### Task
Below are records to be repeated exactly. Leave their pictures behind.

[Opening Records to use section]

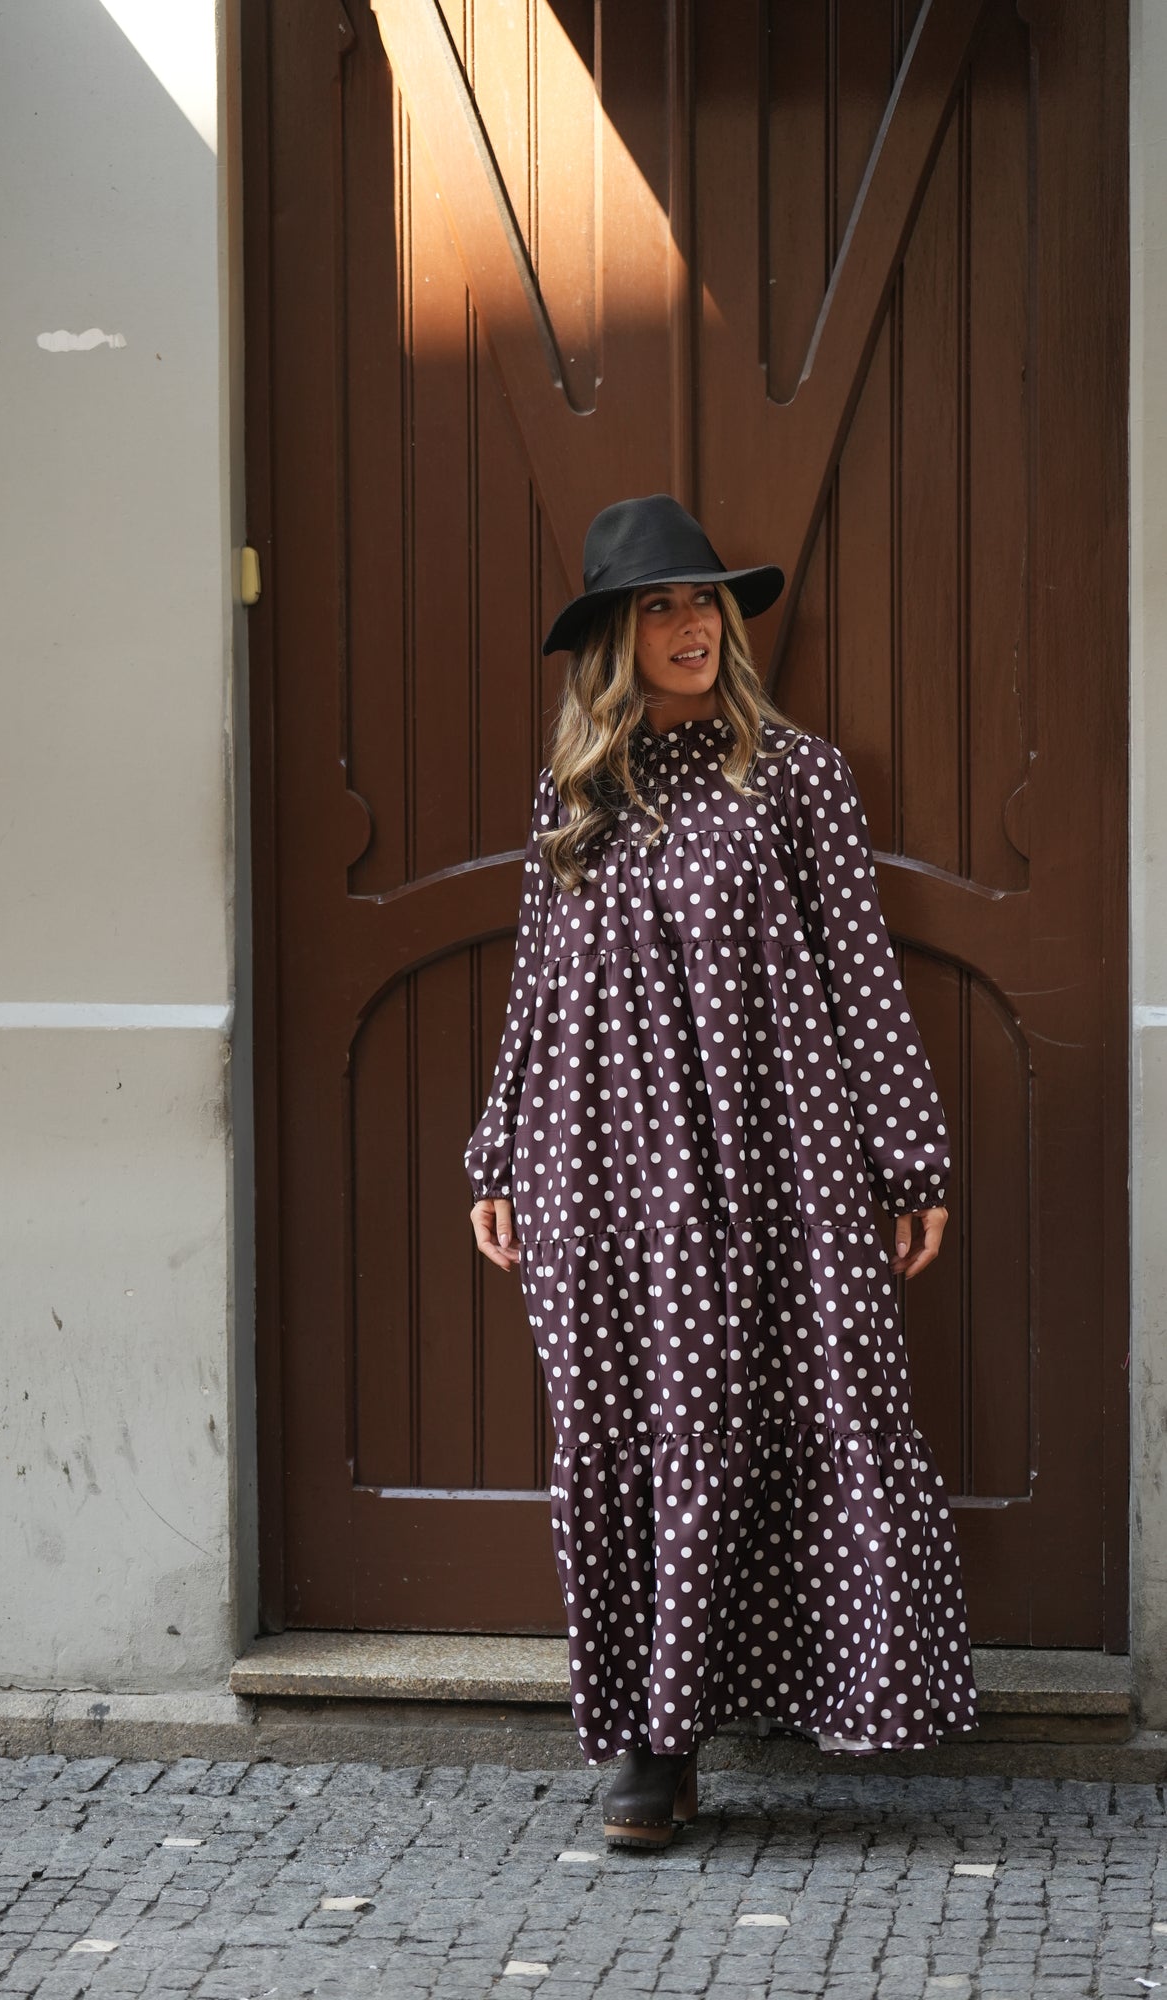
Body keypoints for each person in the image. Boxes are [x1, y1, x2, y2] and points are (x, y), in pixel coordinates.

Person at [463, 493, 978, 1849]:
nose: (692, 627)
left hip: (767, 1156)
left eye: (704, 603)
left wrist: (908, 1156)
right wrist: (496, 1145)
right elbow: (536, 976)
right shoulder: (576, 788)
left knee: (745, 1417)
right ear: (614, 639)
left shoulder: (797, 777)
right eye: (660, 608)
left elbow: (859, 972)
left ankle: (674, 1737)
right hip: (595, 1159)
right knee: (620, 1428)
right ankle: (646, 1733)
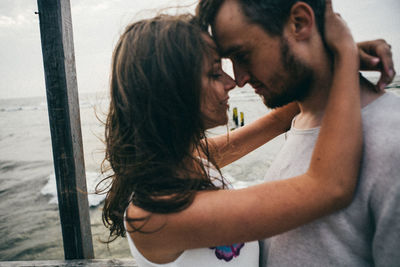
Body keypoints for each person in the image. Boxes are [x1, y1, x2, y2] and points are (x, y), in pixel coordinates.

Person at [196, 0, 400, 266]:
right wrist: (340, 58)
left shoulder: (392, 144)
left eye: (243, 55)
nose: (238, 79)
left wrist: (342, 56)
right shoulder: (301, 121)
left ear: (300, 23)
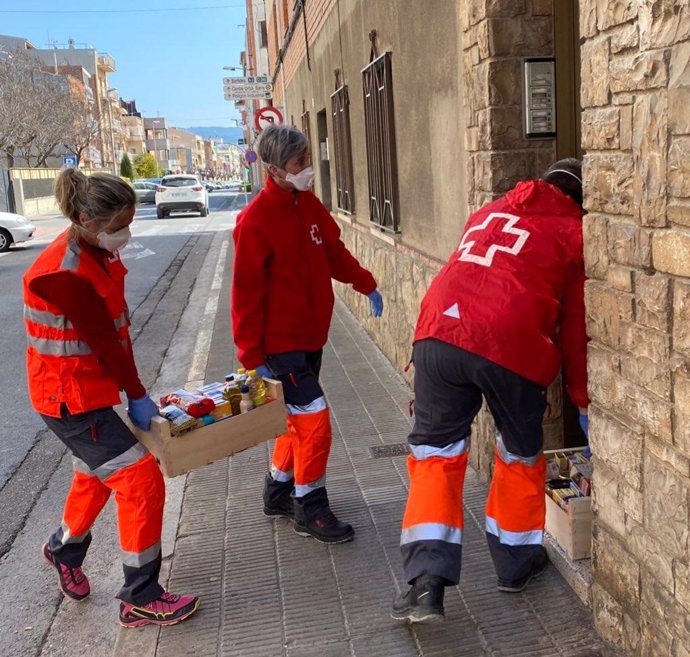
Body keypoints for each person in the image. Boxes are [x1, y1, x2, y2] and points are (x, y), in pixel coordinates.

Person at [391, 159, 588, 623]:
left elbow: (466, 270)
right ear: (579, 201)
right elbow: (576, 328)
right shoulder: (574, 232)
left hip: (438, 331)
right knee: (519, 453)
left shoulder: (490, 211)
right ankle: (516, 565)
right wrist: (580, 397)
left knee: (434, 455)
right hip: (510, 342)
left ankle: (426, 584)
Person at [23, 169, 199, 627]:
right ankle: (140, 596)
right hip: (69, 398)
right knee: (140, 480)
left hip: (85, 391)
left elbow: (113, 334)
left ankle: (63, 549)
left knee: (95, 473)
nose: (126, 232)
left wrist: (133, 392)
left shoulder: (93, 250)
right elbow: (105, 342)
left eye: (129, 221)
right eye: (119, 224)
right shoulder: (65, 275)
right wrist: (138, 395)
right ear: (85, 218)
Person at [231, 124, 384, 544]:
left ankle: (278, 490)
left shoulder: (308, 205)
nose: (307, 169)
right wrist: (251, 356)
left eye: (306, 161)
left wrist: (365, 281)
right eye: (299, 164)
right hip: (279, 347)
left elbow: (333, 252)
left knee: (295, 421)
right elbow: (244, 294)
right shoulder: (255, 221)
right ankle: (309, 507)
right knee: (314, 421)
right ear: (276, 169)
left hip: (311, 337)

[Closing Records to use section]

### Output
Body keypoints for each person in the image. Boxes are [x1, y1, x2, y2] and points are (x, y), in pixel coordinates.

Person at [463, 493, 978, 1849]:
nose: (692, 627)
left hip: (767, 1156)
left eye: (704, 603)
left wrist: (908, 1156)
right wrist: (496, 1145)
right elbow: (536, 976)
right shoulder: (576, 788)
left knee: (745, 1417)
right ear: (614, 639)
left shoulder: (797, 777)
right eye: (660, 608)
left elbow: (859, 972)
left ankle: (674, 1737)
right hip: (595, 1159)
right knee: (620, 1428)
right ankle: (646, 1733)
Body keypoints for each person in the image. Boxes are [x1, y1, x2, y2] and points are (x, y), in pixel coordinates.

Person at [196, 0, 400, 266]:
right wrist: (340, 58)
left shoulder: (392, 144)
left eye: (243, 55)
nose: (238, 79)
left wrist: (342, 56)
right shoulder: (301, 121)
left ear: (300, 23)
Body keypoints for each person in the image. Boxes are [x1, y1, x2, y2] and points are (x, y), in pixel coordinates.

Person at [391, 159, 588, 623]:
left elbow: (466, 270)
right ear: (579, 201)
right elbow: (576, 328)
right shoulder: (574, 232)
left hip: (438, 331)
right knee: (519, 453)
left shoulder: (490, 211)
right ankle: (516, 565)
right wrist: (580, 397)
left knee: (434, 455)
right hip: (510, 342)
left ankle: (426, 584)
Person at [23, 169, 199, 627]:
right ankle: (140, 596)
right hip: (69, 398)
right knee: (140, 480)
left hip: (85, 391)
left elbow: (113, 334)
left ankle: (63, 549)
left knee: (95, 473)
nose: (126, 232)
left wrist: (133, 392)
left shoulder: (93, 250)
right elbow: (105, 342)
left eye: (129, 221)
right eye: (119, 224)
right shoulder: (65, 275)
right wrist: (138, 395)
right ear: (85, 218)
Person at [231, 124, 384, 544]:
left ankle: (278, 490)
left shoulder: (308, 205)
nose: (307, 169)
right wrist: (251, 356)
left eye: (306, 161)
left wrist: (365, 281)
right eye: (299, 164)
right hip: (279, 347)
left elbow: (333, 252)
left knee: (295, 421)
right elbow: (244, 294)
right shoulder: (255, 221)
right ankle: (309, 507)
right knee: (314, 421)
right ear: (276, 169)
left hip: (311, 337)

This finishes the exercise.